Required actions:
• a. According to the parsing homework, when is the assignment due?
• b. Continue the parsing homework from the point where it stops.

Extracted text:
CMPS 260 Spring 2026
HW #4: CFG/CFL; Top-Down Parsing; CYK Algorithm
Due: Friday, April 24

1. Let G be this q-grammar:

S → cKd  |  aM (1) (2) K → bM  |  aS  |  c (3) (4) (5) M → bSca  |  λ (6) (7)

(a) Show the grammar's parse table.

`

top of stack	next input symbol
	a	b	c	d	$
S
K
M

(b) Show the "stack movie" illustrating the steps taken during a parse —guided by the parse table from (a)— of the string abccdca

(c) Let G_c be the grammar resulting from augmenting G by adding production (8): S → λ. Show that G_c is not a q-grammar. Do so by showing a pair of "successful" stack movies, in one of which either production (1) or (2) is applied and in the other of which production (8) is applied in the "same circumstance" (i.e., with S at the top of the stack and either c or a being the next input symbol).

Data shown:

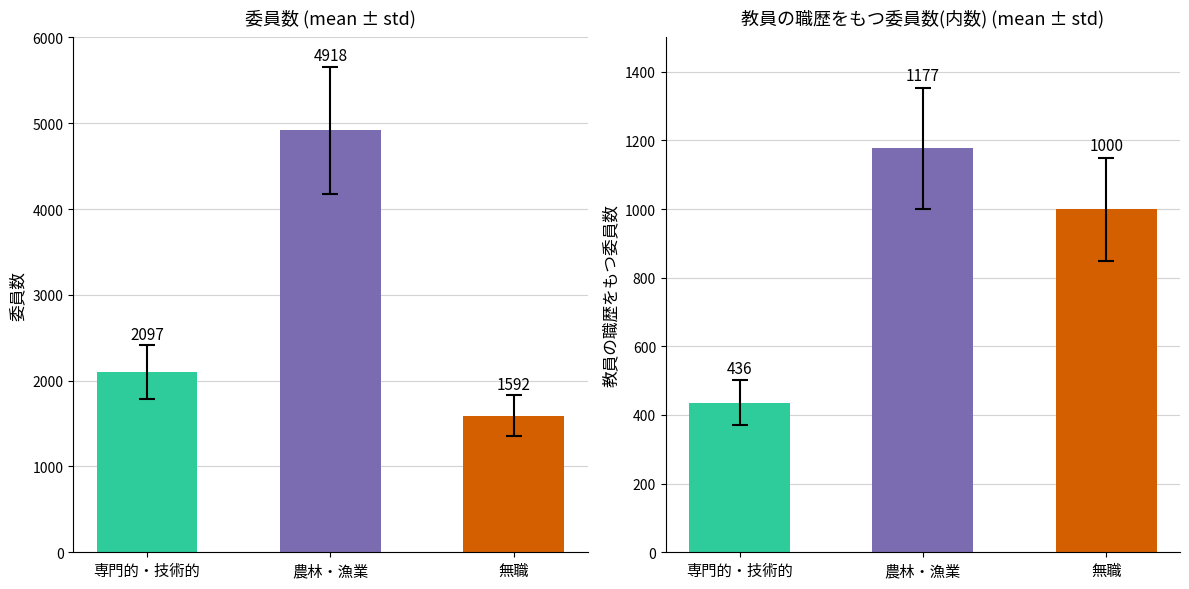

Rank the series by their maximum value, from highest to lowest.

委員数, 教員の職歴をもつ委員数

Answers:
• a. Friday, April 24.

• b.
(d) Let G_d be the grammar resulting from augmenting G by adding production (8): K → λ. Is G_d a q-grammar? If it is, explain how the parse table from (a) would be updated to account for this new production. If it is not, explain why not.

(e) (more difficult) Let G_e be the grammar resulting from replacing production (1) in G by the production (1') S → cKb. Show that G_e is not a q-grammar.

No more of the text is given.